Saturday, September 15, 2012

Van Gogh: The Life

Van Gogh: The Life by Steven Naifeh and Gregory White Smith

I believe you have to be a Van Gogh fanatic, as I am, if you are willing to pick up this 950+ page biography on this phenomenal painter, who lived to see only one of his paintings sell.  This is a heavy read in more ways than one.  The authors are the Pulitzer Prize winning team who wrote Jackson Pollock: an American Saga.

The first 400 plus pages primarily deal with Van Gogh's life before he decided to start painting.  While it was informative, it did get to be somewhat repetitive in terms of his relationship with his parents, his behavior and his uncertainty of what he really wanted to do with his life.  This part of the book did tend to drag at times.  When Van Gogh made the decision to start painting, is when the book became more engaging and interesting.  The best parts of the book include the author's descriptions of Van Gogh's thinking and motivation as he was creating his many masterpieces.  

Working with the full cooperation of the Van Gogh Museum in Amsterdam, Naifeh and Smith had access to a wealth of previously untapped materials. They draw liberally from the artist’s famously eloquent letters, while delving into hundreds of unpublished family correspondences, illuminating with poignancy the wanderings of Van Gogh’s troubled, restless life.

The authors also call into question the accuracy of Van Gogh's supposed "suicide".  There has always been questions about whether Van Gogh really shot himself.  Naifeh and Smith carefully analyzed the accounts and information surrounding Van Gogh's death, and in the Appendix of the book provide a "legally defensible theory" that Van Gogh died as a result of an accidental shooting from a young teenager that frequently harassed him as Van Gogh went into the fields to paint.

This is an exceptionally detailed, and at times compellingly readable, but ultimately heartbreaking portrait of the creative genius of Vincent van Gogh.
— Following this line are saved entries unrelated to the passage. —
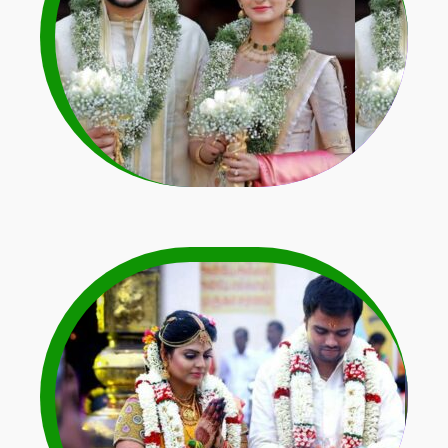
Engagement &
Reception Garlands
Learn More
Tuberose & Jasmine
Garland
Learn More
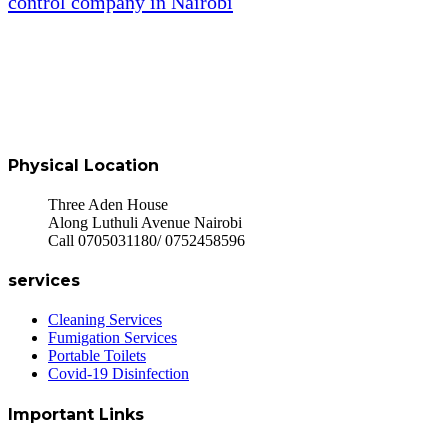
control company in Nairobi
Physical Location
Three Aden House
Along Luthuli Avenue Nairobi
Call 0705031180/ 0752458596
services
Cleaning Services
Fumigation Services
Portable Toilets
Covid-19 Disinfection
Important Links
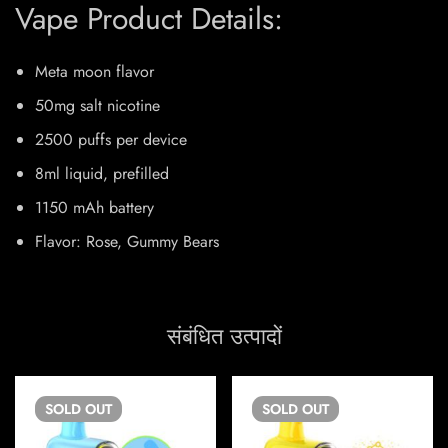
Vape Product Details:
Meta moon flavor
50mg salt nicotine
2500 puffs per device
8ml liquid, prefilled
1150 mAh battery
Flavor: Rose, Gummy Bears
संबंधित उत्पादों
SOLD
OUT
SOLD
OUT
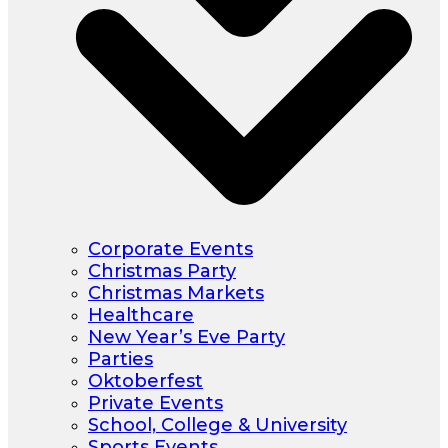
Corporate Events
Christmas Party
Christmas Markets
Healthcare
New Year’s Eve Party
Parties
Oktoberfest
Private Events
School, College & University
Sports Events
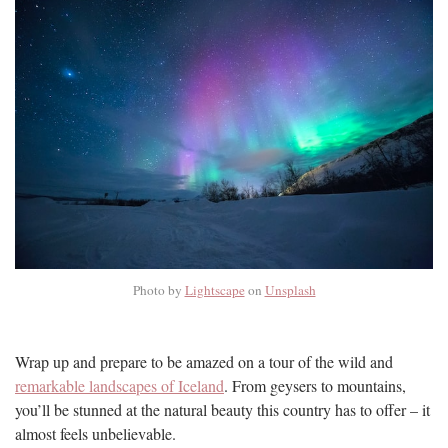
Photo by
Lightscape
on
Unsplash
Wrap up and prepare to be amazed on a tour of the wild and
remarkable landscapes of Iceland
. From geysers to mountains,
you’ll be stunned at the natural beauty this country has to offer – it
almost feels unbelievable.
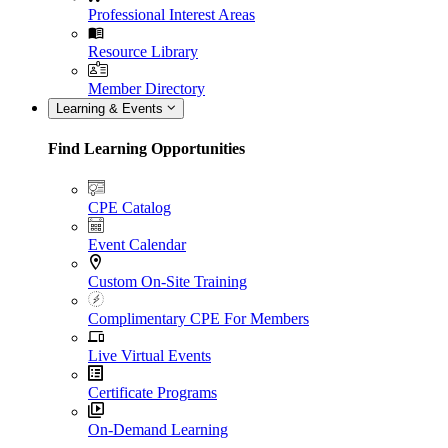
Professional Interest Areas
Resource Library
Member Directory
Learning & Events
Find Learning Opportunities
CPE Catalog
Event Calendar
Custom On-Site Training
Complimentary CPE For Members
Live Virtual Events
Certificate Programs
On-Demand Learning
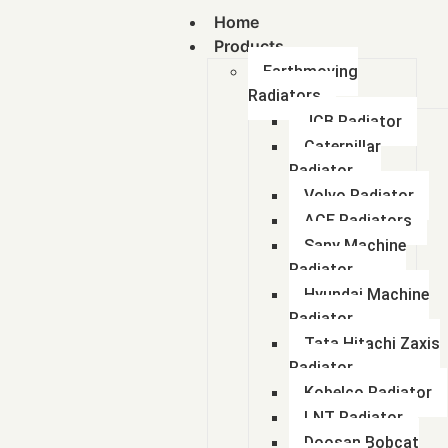
Home
Products
Earthmoving
Radiators
JCB Radiator
Caterpillar
Radiator
Volvo Radiator
ACE Radiators
Sany Machine
Radiator
Hyundai Machine
Radiator
Tata Hitachi Zaxis
Radiator
Kobelco Radiator
LNT Radiator
Doosan Bobcat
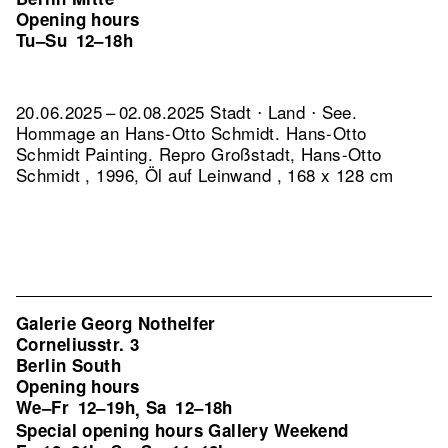
Opening hours
Tu–Su
12–18h
20.06.2025 – 02.08.2025 Stadt ⋅ Land ⋅ See.
Hommage an Hans-Otto Schmidt. Hans-Otto
Schmidt Painting.
Repro Großstadt, Hans-Otto
Schmidt , 1996, Öl auf Leinwand , 168 x 128 cm
Galerie Georg Nothelfer
Corneliusstr. 3
Berlin South
Opening hours
We–Fr
12–19h
Sa
12–18h
,
Special opening hours Gallery Weekend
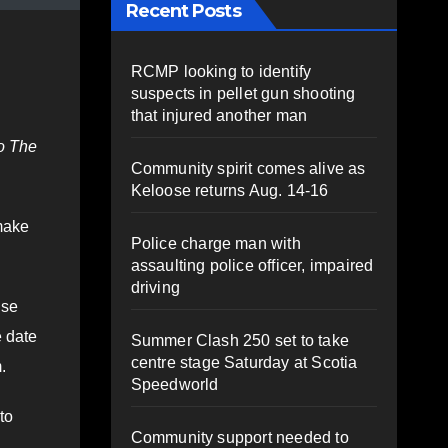
Recent Posts
RCMP looking to identify
suspects in pellet gun shooting
that injured another man
o The
Community spirit comes alive as
Keloose returns Aug. 14-16
make
Police charge man with
assaulting police officer, impaired
driving
ise
e date
Summer Clash 250 set to take
centre stage Saturday at Scotia
.
Speedworld
to
Community support needed to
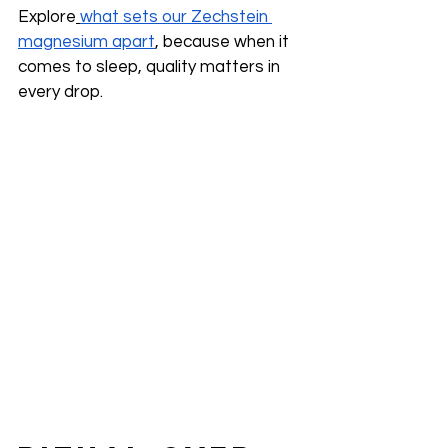
Explore
what sets our Zechstein 
magnesium apart
, because when it 
comes to sleep, quality matters in 
every drop.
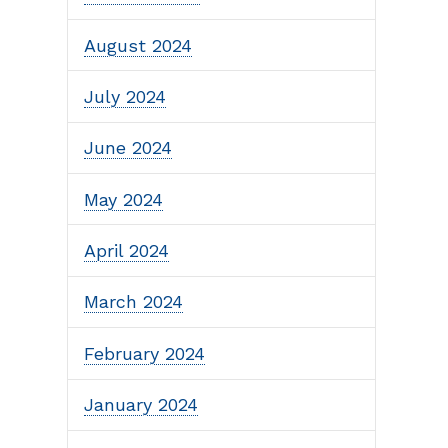
August 2024
July 2024
June 2024
May 2024
April 2024
March 2024
February 2024
January 2024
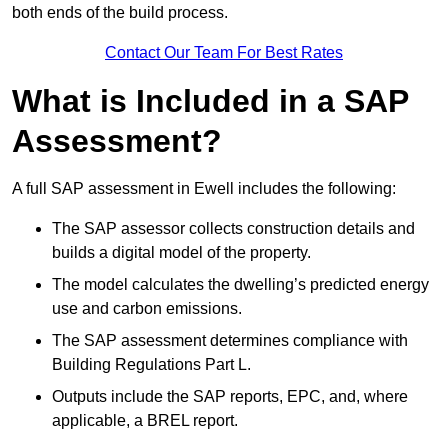
both ends of the build process.
Contact Our Team For Best Rates
What is Included in a SAP
Assessment?
A full SAP assessment in Ewell includes the following:
The SAP assessor collects construction details and
builds a digital model of the property.
The model calculates the dwelling’s predicted energy
use and carbon emissions.
The SAP assessment determines compliance with
Building Regulations Part L.
Outputs include the SAP reports, EPC, and, where
applicable, a BREL report.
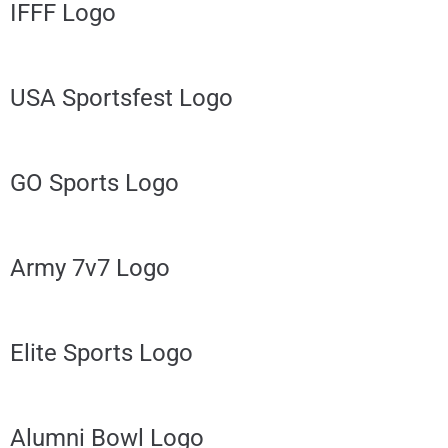
IFFF Logo
USA Sportsfest Logo
GO Sports Logo
Army 7v7 Logo
Elite Sports Logo
Alumni Bowl Logo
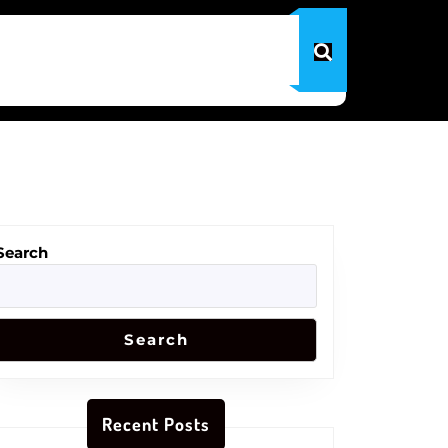
Search
Search
Recent Posts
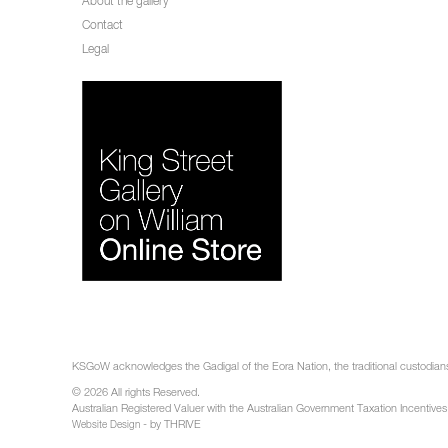
About the gallery
Contact
Legal
KSGoW acknowledges the Gadigal of the Eora Nation, the traditional custodians 
© 2026 All rights Reserved.
Australian Registered Valuer with the Australian Government Taxation Incentives
- by THRIVE
Website Design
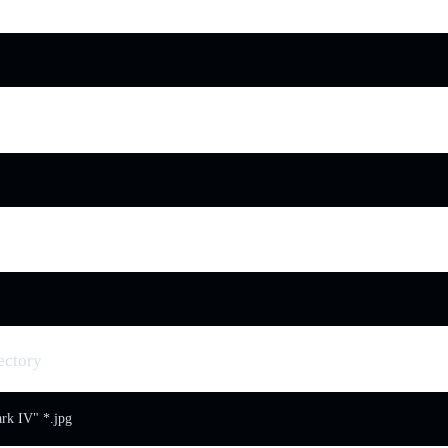
ectory
k IV" *.jpg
The fact that I was traveling to Provence (Arles and St. Remy) this summer also compelled me to start reading this biography.  It is ironic that most of Van Gogh's contemporaries and family never believed he would amount to anything.  In fact this biography reveals how frequently Van Gogh received little to no inspiration or motivation to paint.  Only his brother Theo provided encouragement and support, but even then his support was lacking at times.  This constant criticism obviously wore on Van Gogh, as is illustrated in these words from Van Gogh to his brother Theo, "As a painter I shall never amount to anything important, I am absolutely sure of it."

However, this other statement written by Vincent while living in Arles, in southern France, perhaps best illustrates his passion for painting.  "My aim in life is to make pictures and drawings, as many and as well as I can, then, at the end of my life, I hope to pass away, looking back with love and tender regret, and thinking, 'Oh, the pictures I might have made!"  While he never lived to experience what his paintings have meant to society, thank goodness he persevered.  In a very short time, Van Gogh created some of the world's greatest works of art.  "Oh, the pictures he might have made!"